**** Data shown ****

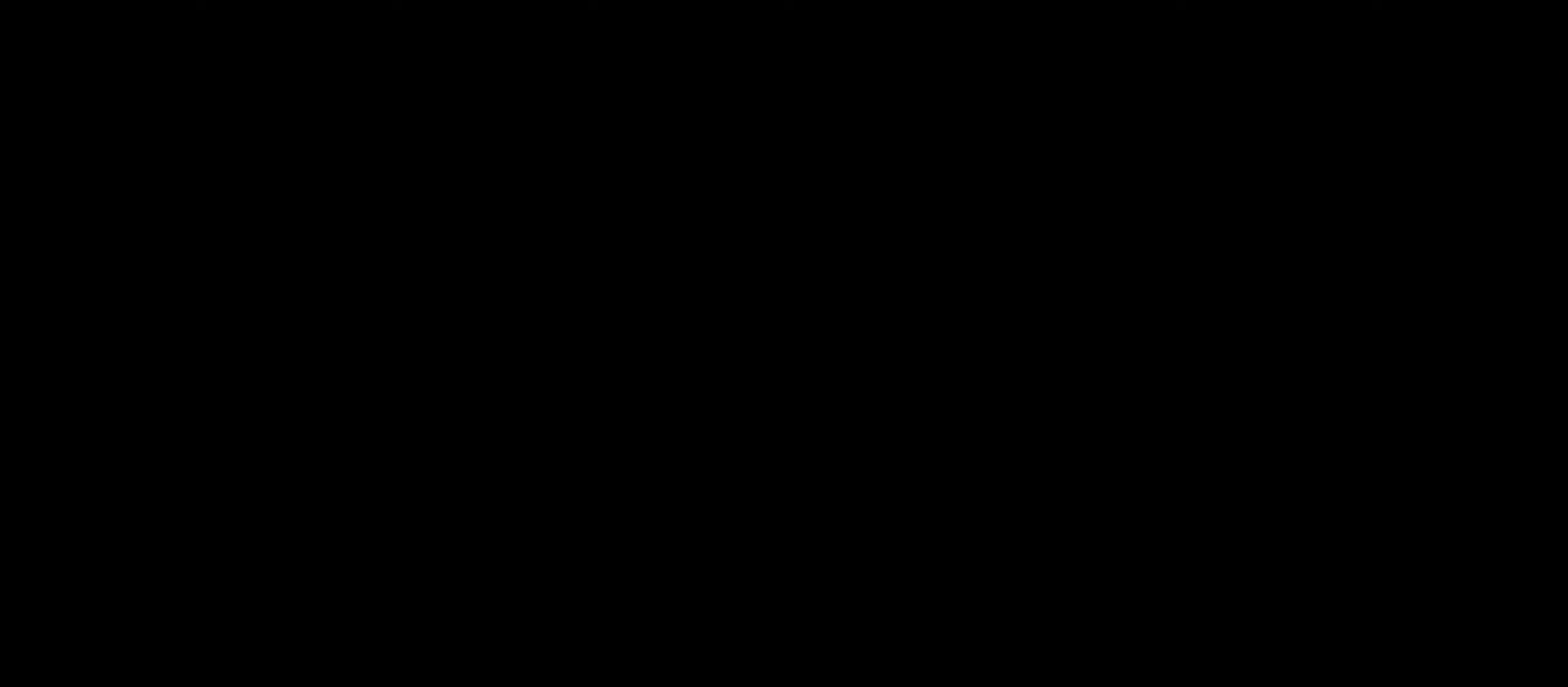
{"keys": ["w"], "events": [[34, "w", "down"]]}
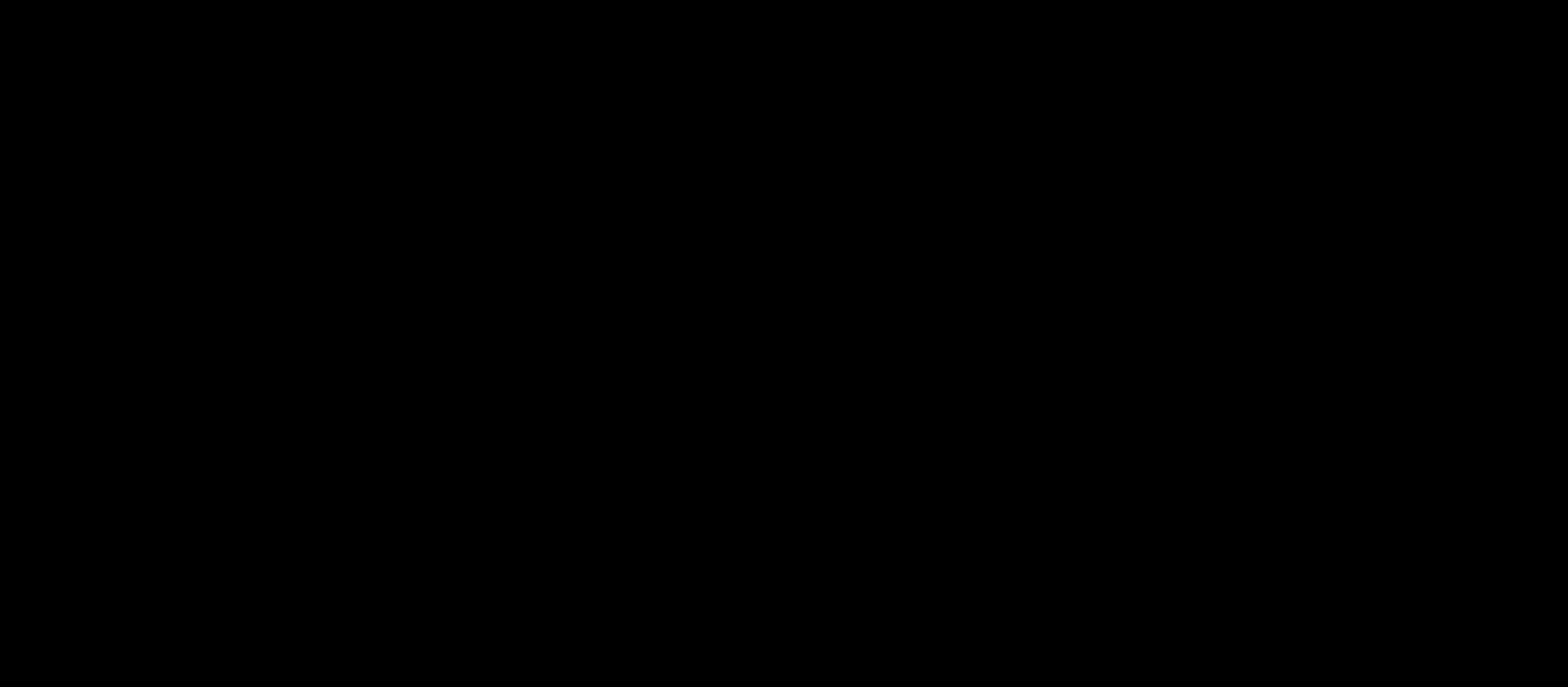
{"keys": ["w"], "events": []}
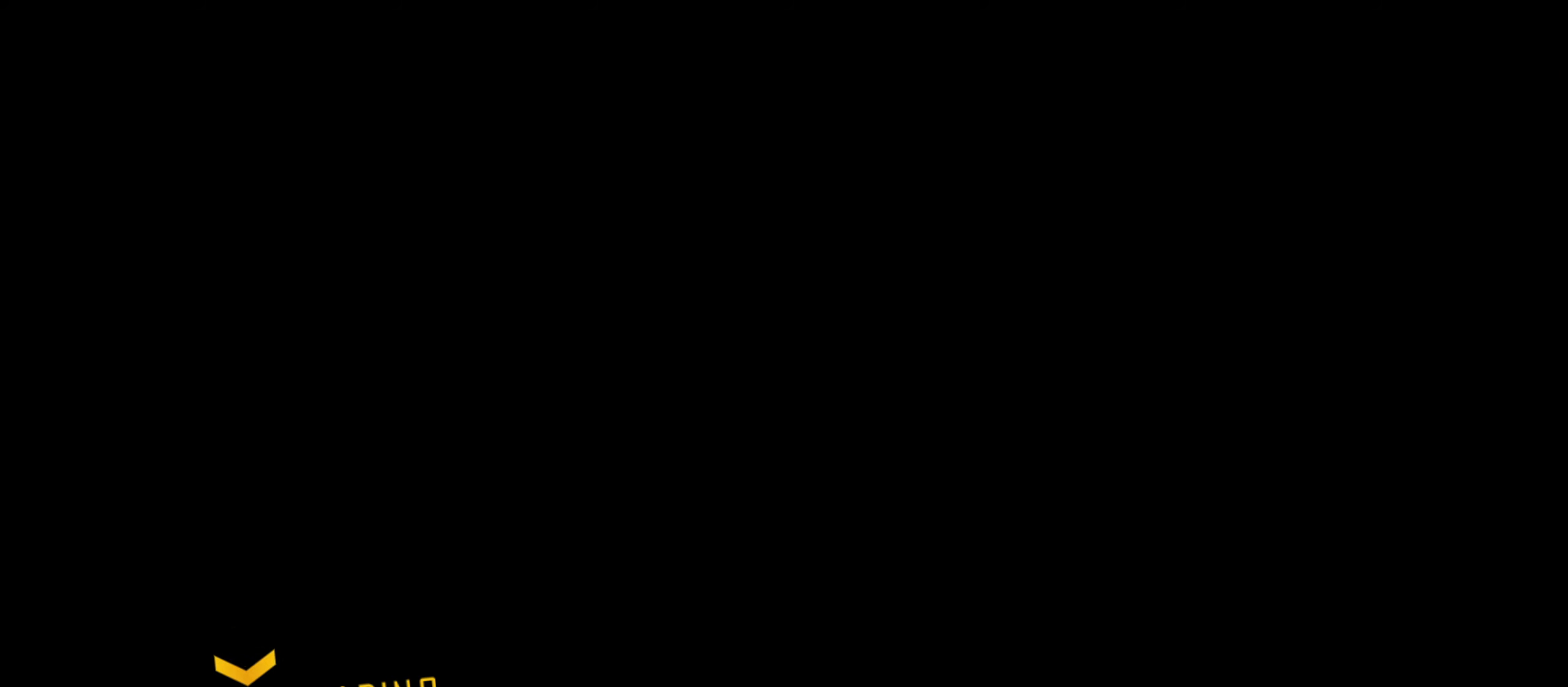
{"keys": ["w"], "events": []}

****

### Try it
Omit the pictures. Repeat the rest of the data exactly.

### Reply
{"keys": ["w"], "events": [[34, "w", "down"]]}
{"keys": ["w"], "events": []}
{"keys": ["w"], "events": []}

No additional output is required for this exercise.